À quel moment trouvez-vous votre manière ?
Avec La ville Louvre (1990), le premier film dont je me sens pleinement l’auteur. Une commande et un jour de tournage. Les travaux du Grand Louvre commencent. Les collections se déplacent, on crée une voie de circulation souterraine. Je filme la sortie des réserves d’immenses toiles de 12 mètres enfermées depuis l’Occupation. Mission accomplie. Mais, avec ma petite équipe, je décide de revenir trois semaines d’affilée en me glissant dans le musée par une porte dérobée. On entre avec une telle assurance que tout le monde pense qu’on a le droit d’être là, nous les sans-papiers du Louvre. Dominique Païni, le Monsieur Audiovisuel du lieu, nous protège : « Dominique, Mme Unetelle nous a repérés », « Planquez-vous ». Il finit par prévenir le directeur, Michel Laclotte. On organise une projection de rushes; il arrive un peu pressé, un peu bourru, mais décrète : « Vous êtes chez vous. » Aucun musée n’avait laissé filmer ses entrailles, et je suis inconnu au bataillon.
Avec Être et avoir (2002), près de 2 millions d’entrées, et malgré le procès intenté par l’instituteur Georges Lopez, qui espérait des dividendes (il a été débouté), vous rencontrez le succès. Il vous inhibe ?
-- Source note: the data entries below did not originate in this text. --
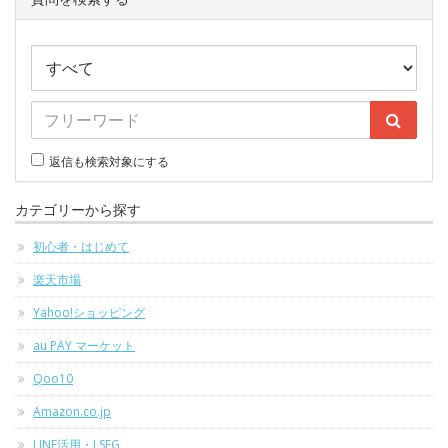
返信も検索対象にする
カテゴリーから探す
初心者・はじめて
楽天市場
Yahoo!ショッピング
au PAY マーケット
Qoo10
Amazon.co.jp
LINE活用・LSEG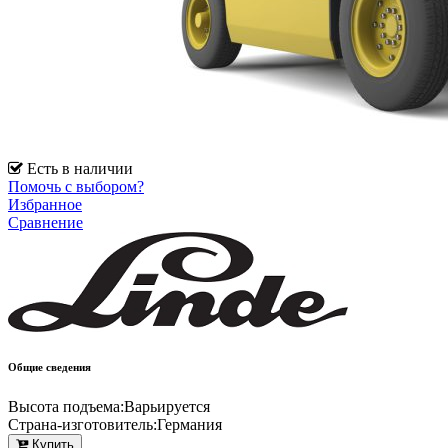
Есть в наличии
Помочь с выбором?
Избранное
Сравнение
Общие сведения
Высота подъема:
Варьируется
Страна-изготовитель:
Германия
Купить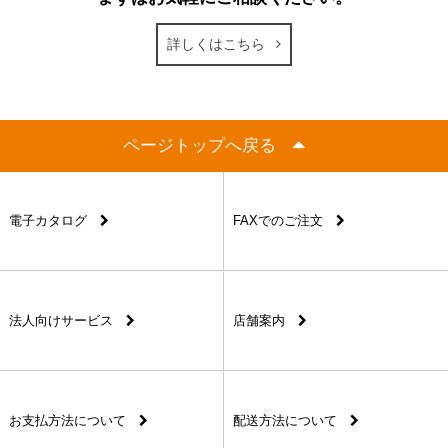
詳しくはこちら
ページトップへ戻る
電子カタログ
FAXでのご注文
法人向けサービス
店舗案内
お支払方法について
配送方法について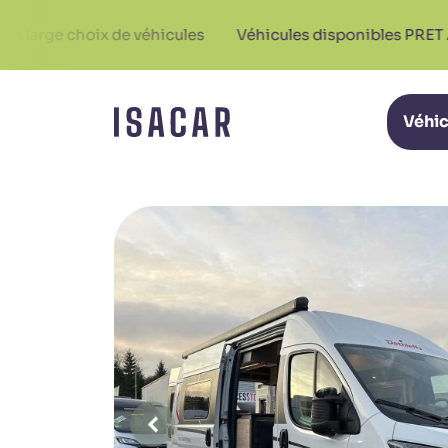
choix de véhicules
Véhicules disponibles PRET A PARTIR
Véhic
Inattendu, il me dépasse un peu. Mais, à 50 ans, je garde les pieds sur terre. Je pense déjà à Retour en Normandie, film sur le tournage de Moi, Pierre Rivière. Je ne suis pas du tout sûr de le financer, je profite du crédit que me donne Être et avoir pour le monter. Il rend hommage à René Allio, l’homme qui m’a fait la courte échelle. Je veux retrouver ses acteurs éphémères, des paysans cherchés de ferme en ferme. Les entendre me raconter comment le cinéma a pu les armer pour la vie. Je tourne Retour en Normandie au nez et à la barde des producteurs d’Être et avoir, qui aimeraient bien sinon un Être et avoir 2, du moins réitérer l’expérience. Je prends le contrepied sciemment. Retour en Normandie ne marche pas, mais il existe. J’ai songé très tôt : puisque c’est dur de trouver des financements, autant s’y plier pour des choses dont tu as vraiment envie. Je reste fidèle à cet état d’esprit.